Unraveling the phonon scattering mechanism in exfoliated MoSe2 nanosheets using temperature-dependent Raman spectroscopy

The liquid exfoliation method is employed to prepare MoSe2 nanosheets onto silicon (Si) substrates. The vibrational characteristics of MoSe2 nanosheets are elucidated by performing the Raman measurements over the temperature range from 81 to 300 K with a 473 nm laser. The formation of a few monolayer MoSe2 nanosheets is confirmed by XRD, TEM, and XPS before proceeding for temperature-dependent Raman studies. Our experimental investigations demonstrate that the proliferation in temperature brings about a redshift in A(1g) (out-of-plane) and E-2g(1) (in-plane) Raman modes. The obtained values of the first-order temperature coefficients for A(1g) and E-2g(1) modes are - 0.05279 +/- 0.00606 cm(-1) K-1 and - 0.07069 +/- 0.00769 cm(-1) K-1, respectively. We also observed that the Raman shift for both A(1g) and E-2g(1) modes has non-linear temperature dependence. To gain a better perspective regarding the observed nonlinear dependence, a physical model is invoked.
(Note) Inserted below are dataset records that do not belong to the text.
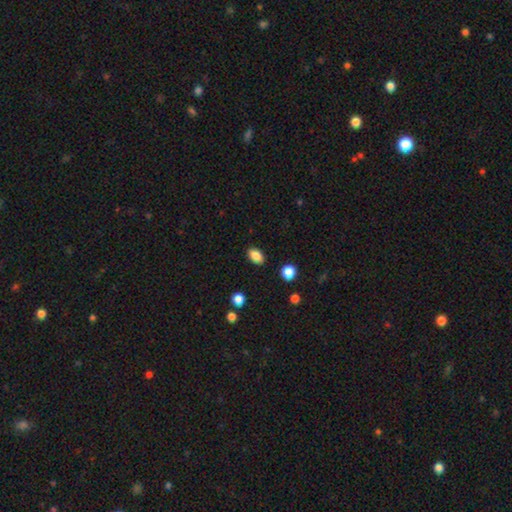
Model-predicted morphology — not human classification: Smooth or featured?
  - smooth: 87% *
  - star or artifact: 9%
  - featured or disk: 4%
How rounded?
  - in between: 87% *
  - round: 11%
  - cigar-shaped: 2%
Merging?
  - none: 88% *
  - minor disturbance: 8%
  - major disturbance: 2%
  - merger: 2%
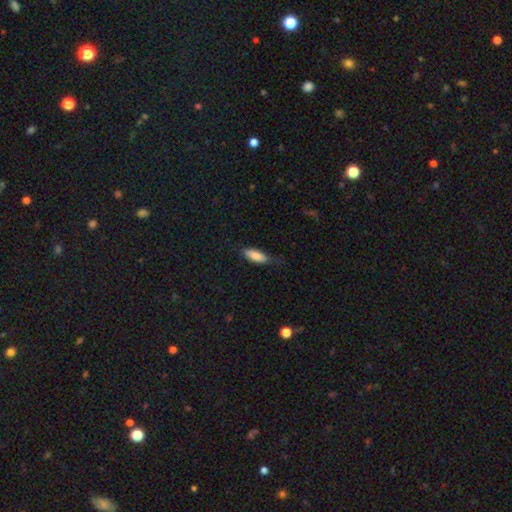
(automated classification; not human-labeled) Smooth or featured: smooth — 84% (featured or disk — 10%)
How rounded: in between — 71% (cigar-shaped — 27%)
Merging: none — 73% (minor disturbance — 21%)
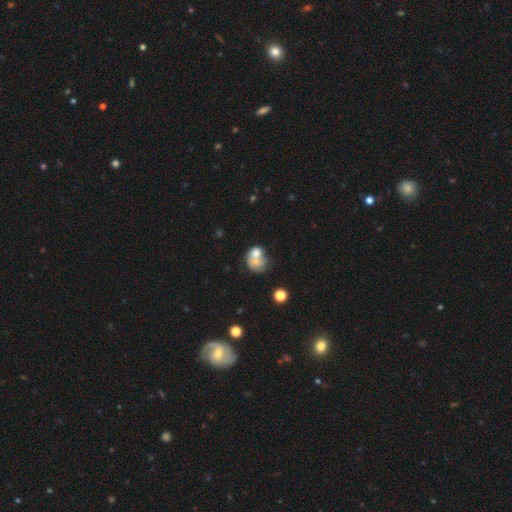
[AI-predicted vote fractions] The model was most divided on "how rounded": round: 55%, in between: 44%, cigar-shaped: 1%. Remaining: smooth or featured — smooth (53%); merging — merger (47%).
Our analytical results indicate that three- and four- phonon anharmonic effects are responsible for the non-linear temperature dependence of Raman modes.

Automated summary

The liquid exfoliation method was used to prepare MoSe2 nanosheets on silicon substrates, and the vibrational characteristics of MoSe2 nanosheets were investigated using Raman measurements. The results showed that increasing temperature caused a redshift in Raman modes and non-linear temperature dependence was observed. Analytical results indicated that three- and four-phonon anharmonic effects were responsible for the non-linear temperature dependence of Raman modes.